** start TEXT PROVIDED **

The Farman F.300 and F.310 were airliners built in France in the early 1930s. They were high-wing strut braced monoplanes with fixed tailskid undercarriage with a trimotor layout popular with several manufacturers of the time. The cockpit and passenger compartment were fully enclosed. Most saw service in  Farman's own airline, whose twelve F.300 variants made up half its fleet in 1931.

One variant, the F.302, was specially built as a single-engine machine to make an attempt at a number of world records. On 9 March 1931, Jean Réginensi and Marcel Lalouette set new distance and duration records over a closed circuit with a 2,000 kg payload, flying  in 17 hours. Another, the F.304 was built as a special trimotor for Marcel Goulette to make a long-distance flight the same month from Paris to Tananarive and back.

The F.310 prototype of a floatplane version of the same basic design, was destroyed while landing during trials, and no further examples were built.

Variants
F.300 prototype with Gnome et Rhône 5Ba engines (1 built)

** end TEXT PROVIDED **

#### BRIEF 1
Name every person mentioned in the passage on the Farman F.300 and F.310 airliners.
#### BRIEF 2
Pick up the passage on the Farman F.300 and F.310 airliners from the point where it stops, and keep writing.

** start DATA EXCERPTS **

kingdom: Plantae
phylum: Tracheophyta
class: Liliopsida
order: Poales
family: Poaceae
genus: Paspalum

** end DATA EXCERPTS **

#### WRITTEN ANSWER 1
Jean Réginensi, Marcel Lalouette, Marcel Goulette

#### WRITTEN ANSWER 2
F.301 production version with Salmson 9Ab engines (6 built)
F.302 version powered with single Hispano-Suiza 12Nb for record attempt, (1 built, later re-engined with Hispano-Suiza 12Lbr
F.303 production version with Gnome et Rhône 5Ba engines (6 built)
F.304 long-range version with Lorraine 9N engines (1 built)
F.305 production version with Gnome et Rhône 9A engines (2 built)
F.306 production version with Lorraine 7Me engines (4 built)
F.310 floatplane version with Salmson 9Ab engines (1 built)

Operators

Air Orient operated four aircraft.
Farman Line operated 12 aircraft.

Aeroput operated 1 F.306 aircraft.

Specifications (F.301)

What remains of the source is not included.